Task prompt
Could you recast every line of the items below as a Markdown table with the columns Row and Line, skipping blank lines and omitting the pictures?

Supplied records
▬▬▬

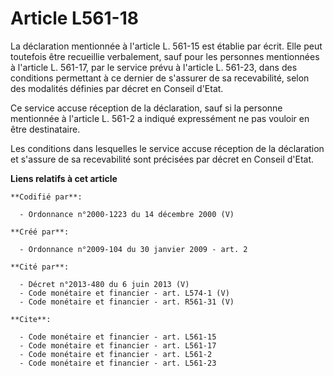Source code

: # Article L561-18

La déclaration mentionnée à l'article L. 561-15 est établie par écrit. Elle peut toutefois être recueillie verbalement, sauf
pour les personnes mentionnées à l'article L. 561-17, par le service prévu à l'article L. 561-23, dans des conditions
permettant à ce dernier de s'assurer de sa recevabilité, selon des modalités définies par décret en Conseil d'Etat. 

Ce service accuse réception de la déclaration, sauf si la personne mentionnée à l'article L. 561-2 a indiqué expressément ne
pas vouloir en être destinataire. 

Les conditions dans lesquelles le service accuse réception de la déclaration et s'assure de sa recevabilité sont précisées
par décret en Conseil d'Etat.

**Liens relatifs à cet article**

	**Codifié par**:

	  - Ordonnance n°2000-1223 du 14 décembre 2000 (V)

	**Créé par**:

	  - Ordonnance n°2009-104 du 30 janvier 2009 - art. 2

	**Cité par**:

	  - Décret n°2013-480 du 6 juin 2013 (V)
	  - Code monétaire et financier - art. L574-1 (V)
	  - Code monétaire et financier - art. R561-31 (V)

	**Cite**:

	  - Code monétaire et financier - art. L561-15
	  - Code monétaire et financier - art. L561-17
	  - Code monétaire et financier - art. L561-2
	  - Code monétaire et financier - art. L561-23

▬▬▬

Reply
| Row | Line |
|---|---|
| 1 | Source code |
| 2 | : # Article L561-18 |
| 3 | La déclaration mentionnée à l'article L. 561-15 est établie par écrit. Elle peut toutefois être recueillie verbalement, sauf |
| 4 | pour les personnes mentionnées à l'article L. 561-17, par le service prévu à l'article L. 561-23, dans des conditions |
| 5 | permettant à ce dernier de s'assurer de sa recevabilité, selon des modalités définies par décret en Conseil d'Etat.  |
| 6 | Ce service accuse réception de la déclaration, sauf si la personne mentionnée à l'article L. 561-2 a indiqué expressément ne |
| 7 | pas vouloir en être destinataire.  |
| 8 | Les conditions dans lesquelles le service accuse réception de la déclaration et s'assure de sa recevabilité sont précisées |
| 9 | par décret en Conseil d'Etat. |
| 10 | **Liens relatifs à cet article** |
| 11 | 	**Codifié par**: |
| 12 | 	  - Ordonnance n°2000-1223 du 14 décembre 2000 (V) |
| 13 | 	**Créé par**: |
| 14 | 	  - Ordonnance n°2009-104 du 30 janvier 2009 - art. 2 |
| 15 | 	**Cité par**: |
| 16 | 	  - Décret n°2013-480 du 6 juin 2013 (V) |
| 17 | 	  - Code monétaire et financier - art. L574-1 (V) |
| 18 | 	  - Code monétaire et financier - art. R561-31 (V) |
| 19 | 	**Cite**: |
| 20 | 	  - Code monétaire et financier - art. L561-15 |
| 21 | 	  - Code monétaire et financier - art. L561-17 |
| 22 | 	  - Code monétaire et financier - art. L561-2 |
| 23 | 	  - Code monétaire et financier - art. L561-23 |